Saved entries
----------

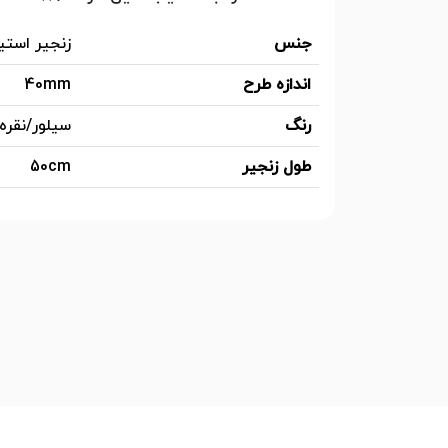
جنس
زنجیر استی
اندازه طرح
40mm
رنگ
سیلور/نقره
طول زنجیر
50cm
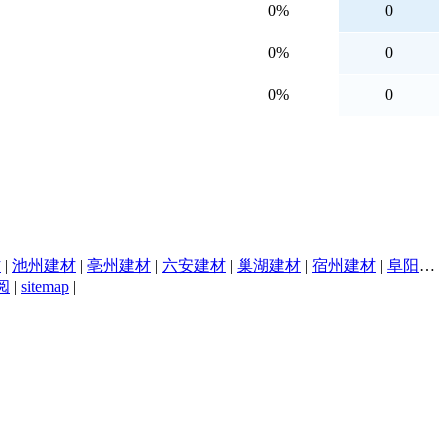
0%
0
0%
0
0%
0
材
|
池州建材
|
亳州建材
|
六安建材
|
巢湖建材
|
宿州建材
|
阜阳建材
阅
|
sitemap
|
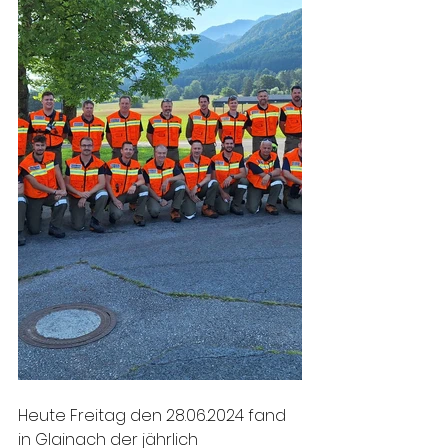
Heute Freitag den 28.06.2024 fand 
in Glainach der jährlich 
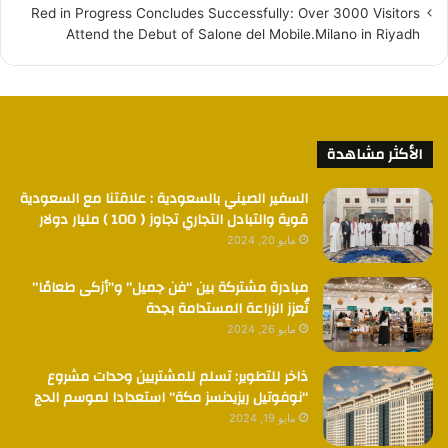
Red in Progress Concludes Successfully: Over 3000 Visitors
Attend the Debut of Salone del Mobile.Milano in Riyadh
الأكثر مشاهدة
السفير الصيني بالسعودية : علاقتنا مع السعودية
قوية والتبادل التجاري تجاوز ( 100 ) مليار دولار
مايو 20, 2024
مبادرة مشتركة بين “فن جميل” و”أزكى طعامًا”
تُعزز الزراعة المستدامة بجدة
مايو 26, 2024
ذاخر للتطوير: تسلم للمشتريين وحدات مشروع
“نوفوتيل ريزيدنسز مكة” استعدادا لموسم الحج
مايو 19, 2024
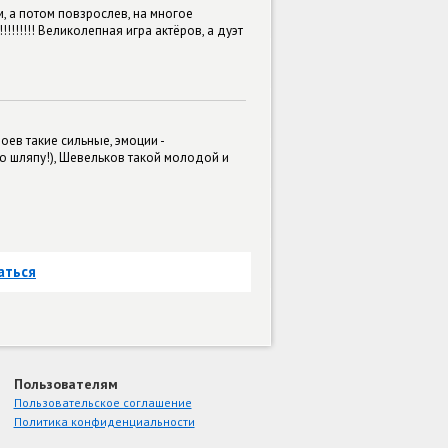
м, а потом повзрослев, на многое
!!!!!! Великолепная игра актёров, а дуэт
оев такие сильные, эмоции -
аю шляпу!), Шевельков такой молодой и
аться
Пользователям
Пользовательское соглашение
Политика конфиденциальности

----------

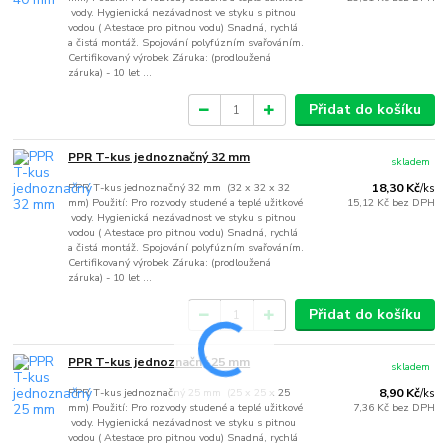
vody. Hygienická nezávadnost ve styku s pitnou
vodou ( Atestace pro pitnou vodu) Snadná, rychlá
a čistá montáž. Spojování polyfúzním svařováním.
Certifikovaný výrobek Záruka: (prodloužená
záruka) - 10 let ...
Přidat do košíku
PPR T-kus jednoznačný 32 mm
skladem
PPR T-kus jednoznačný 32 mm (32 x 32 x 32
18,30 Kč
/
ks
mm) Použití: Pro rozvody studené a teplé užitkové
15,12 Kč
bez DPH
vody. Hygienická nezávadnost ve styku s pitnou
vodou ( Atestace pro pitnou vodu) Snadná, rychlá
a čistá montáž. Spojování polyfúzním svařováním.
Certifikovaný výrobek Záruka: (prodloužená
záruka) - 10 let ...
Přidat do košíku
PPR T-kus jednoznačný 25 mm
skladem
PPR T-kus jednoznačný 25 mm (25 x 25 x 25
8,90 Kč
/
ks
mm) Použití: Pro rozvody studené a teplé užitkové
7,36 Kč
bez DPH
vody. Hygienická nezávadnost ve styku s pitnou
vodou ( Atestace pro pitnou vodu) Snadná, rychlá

----------

▶ [Exercise details]:
For each line above that includes "jednoznačný", make a copy.

▶ [Solution below]:
PPR T-kus jednoznačný 32 mm
PPR T-kus jednoznačný 32 mm (32 x 32 x 32
PPR T-kus jednoznačný 25 mm
PPR T-kus jednoznačný 25 mm (25 x 25 x 25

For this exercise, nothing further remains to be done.